We get the updated information online and in real-time. We have to keep on top of things and keep track of everything”. Explains Peter Lindgren ”We have also integrated external warehouses into the system so we can see exactly what we have in those warehouses”.

What if something goes wrong?

However automated and efficient a system is, there’s always a chance of error. The question is how to minimize risk. What happens if something does go wrong?

Peter Lindgren says: ”Human error can always creep in, and in our case it would come from someone not following instructions. People could forget to register what has been picked or forget to register materials when they are received. Some-times people forget to register raw materials or a driver could load the wrong pallet onto the lorry”.

While it can cause an inconvenience there are always ways to find out what raw material has been where. We can see which pallet they picked or even which pallet before that or after that. With a bit of detective work we can soon find out exactly what is what, as all handling is scanned throughout the warehouse and production”.

Our processes are designed to be very simple, and we have excellent training programmes in place, but mistakes can happen. We have signs hanging at marked places throughout the warehouses to minimize error, so it’s not a big problem”.

Peter Lindgren goes on to talk about the security at the warehouse. ”We have a completely locked down facility. All the outer doors are secure and staff need a pass card to get in. The gates are closed, and anyone coming in to load or unload needs a pass card or they have to call security”.

Bottom line benefits

Lantmännen Unibake implemented Astro WMS and RetroSpect 5 years ago to improve traceability.
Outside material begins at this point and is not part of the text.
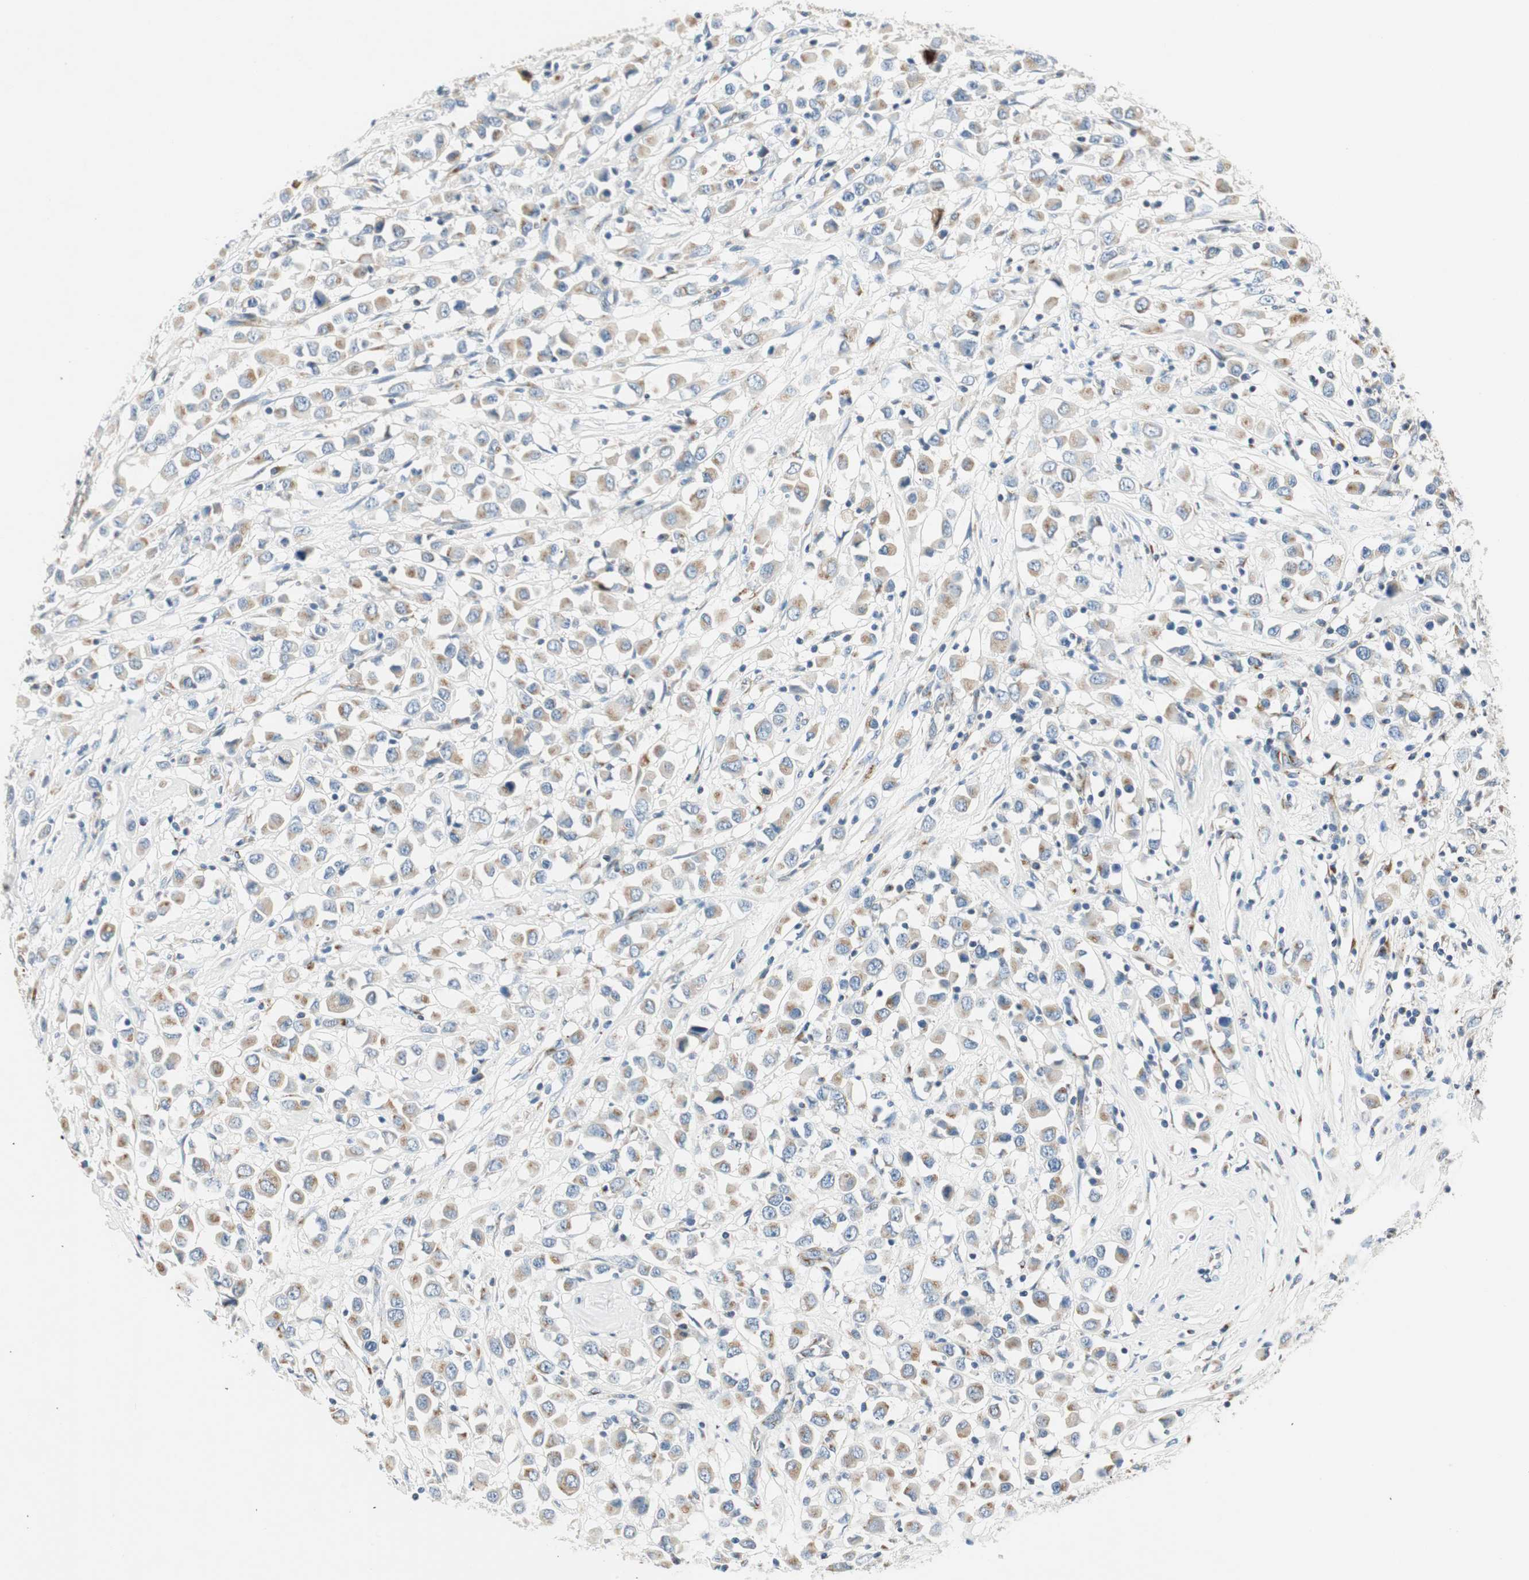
{"staining": {"intensity": "weak", "quantity": ">75%", "location": "cytoplasmic/membranous"}, "tissue": "breast cancer", "cell_type": "Tumor cells", "image_type": "cancer", "snomed": [{"axis": "morphology", "description": "Duct carcinoma"}, {"axis": "topography", "description": "Breast"}], "caption": "Immunohistochemical staining of human breast cancer (infiltrating ductal carcinoma) shows low levels of weak cytoplasmic/membranous positivity in approximately >75% of tumor cells.", "gene": "TMF1", "patient": {"sex": "female", "age": 61}}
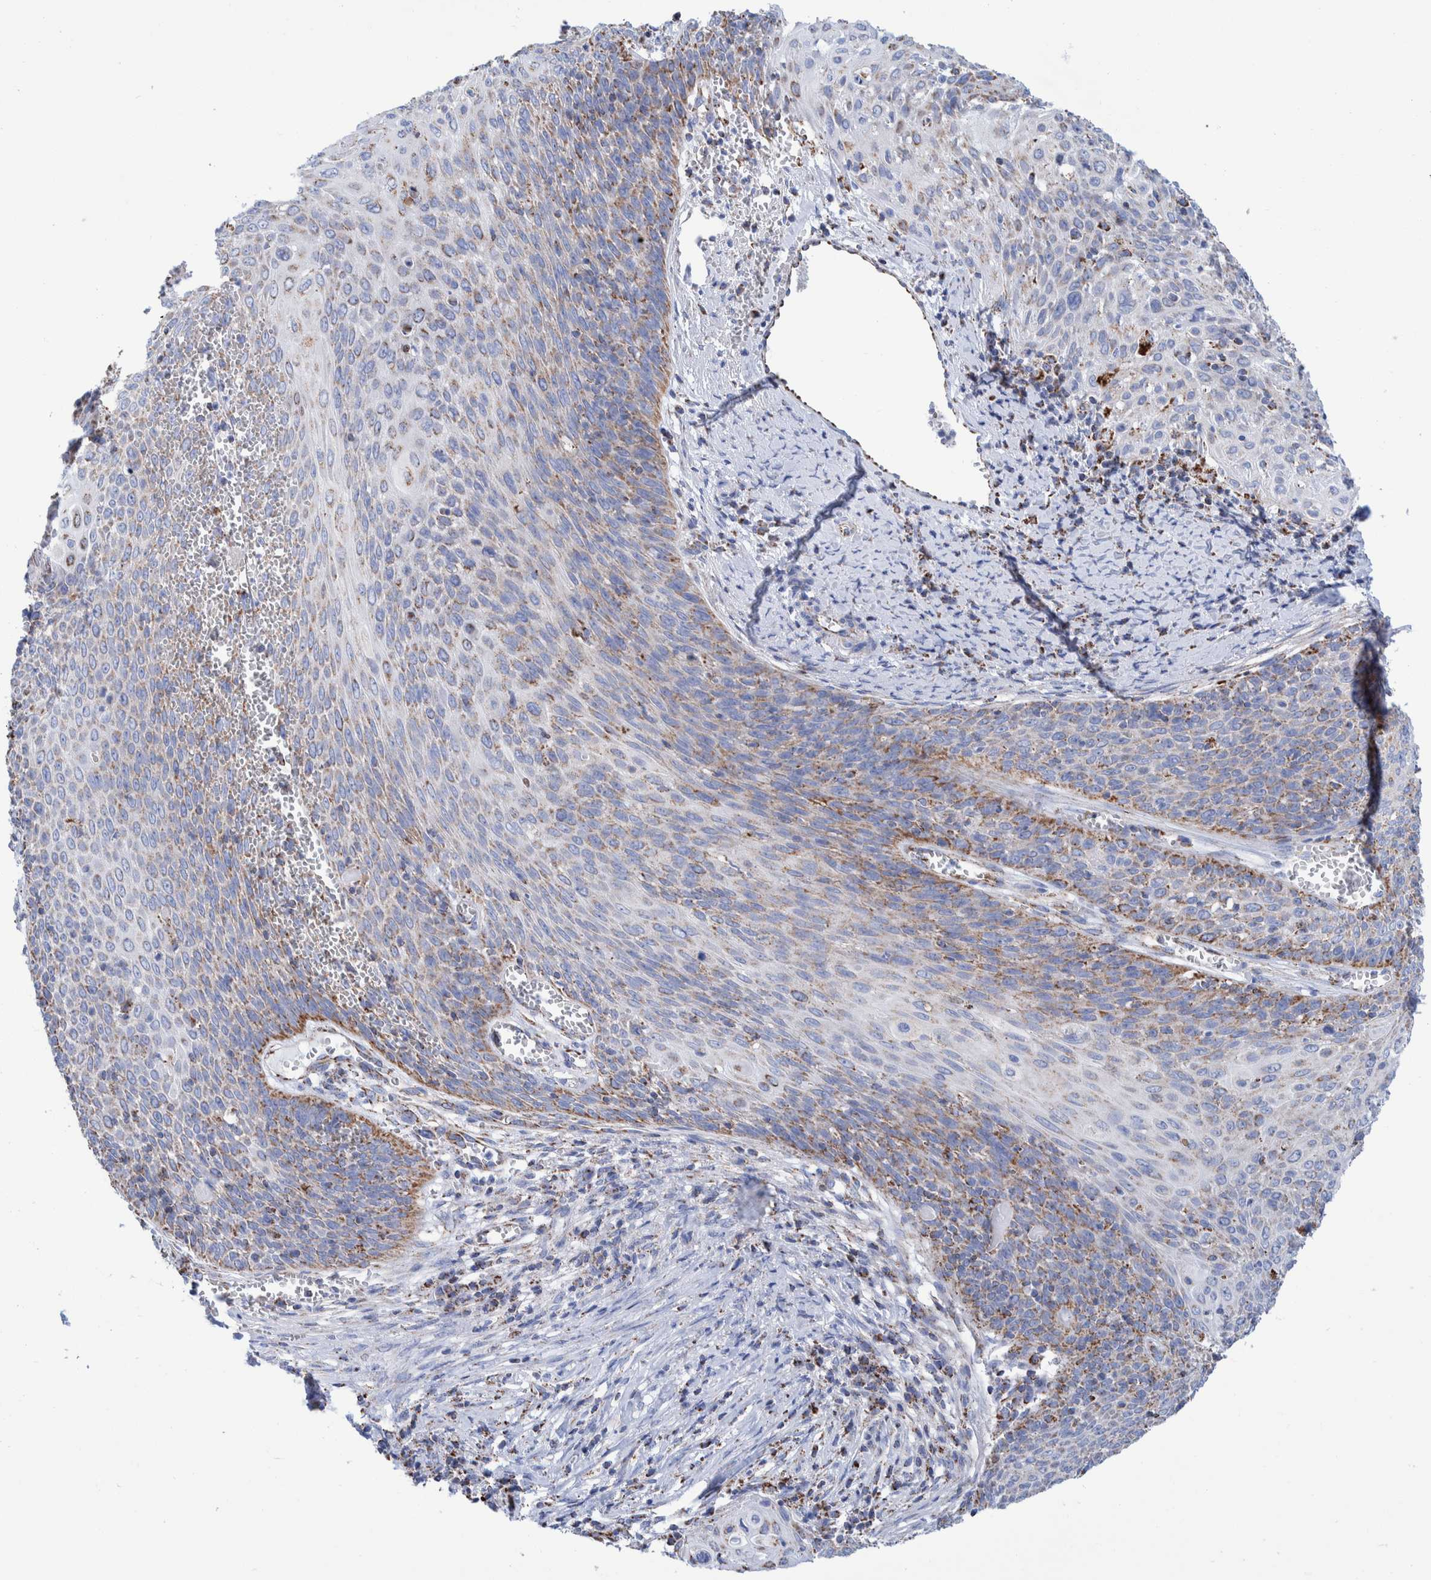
{"staining": {"intensity": "moderate", "quantity": "25%-75%", "location": "cytoplasmic/membranous"}, "tissue": "cervical cancer", "cell_type": "Tumor cells", "image_type": "cancer", "snomed": [{"axis": "morphology", "description": "Squamous cell carcinoma, NOS"}, {"axis": "topography", "description": "Cervix"}], "caption": "Squamous cell carcinoma (cervical) tissue demonstrates moderate cytoplasmic/membranous positivity in approximately 25%-75% of tumor cells, visualized by immunohistochemistry. (IHC, brightfield microscopy, high magnification).", "gene": "DECR1", "patient": {"sex": "female", "age": 39}}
Peter Lindgren says, ”It gives us an excellent picture of what our stock levels look like at any given time, as every pallet is dated. This helps to minimize waste. Before we introduced the system it was almost impossible to keep track of dates on every pallet. One major difference is in filling levels. We had a good filling level before, but when we introduced Astro WMS we could increase filling degrees by 10% – 15%. By putting 10% more products in our own warehouse rather than in someone else’s we can save an awful lot of money. And of course we radically improve our traceability. We can see if a quality issue has to do with how we place goods in the warehouse. It could be something like a dripping pipe that creates ice on the pallet for instance”.

Major improvements

  • Accurate stock check
  • Dated pallets
  • Minimal waste
  • Warehouse filling levels improved
  • Traceability improved
  • Customer demands met
  • Product safety assured

As good as it gets?

When asked if they could improve the system any further, Peter Lindgren explains, “It would be difficult as we know exactly what’s going on. Maybe one area we could improve on is confirming transport. When we get confirmation of the exact time and date of goods received we could also get a recording of the temperature when it arrived. We can do this, but I’m not sure all our customers can send this back to us – to confirm what was received. Temperature is always important. We always keep a temperature log that says things like, “the temperature was fine and at minus 19”.

Get an upgrade – get ahead

Peter Lindgren talks about the dangers of not having an adequate traceability system in place. ”Even today, lots of companies are still working with pen and paper, or with systems that take a couple of hours to do what we do in 15 minutes. In a crisis, time is vital. For the good of the company, or even for its survival, you have to act really quickly. Everything happens so fast today. Newspapers know about a recall as soon as you do. You need to show you can block faulty goods quickly, and get in contact with customers very quickly”.

As Peter Lindgren says, ”A bad recall could be the end of a small company”. Is it really worth it?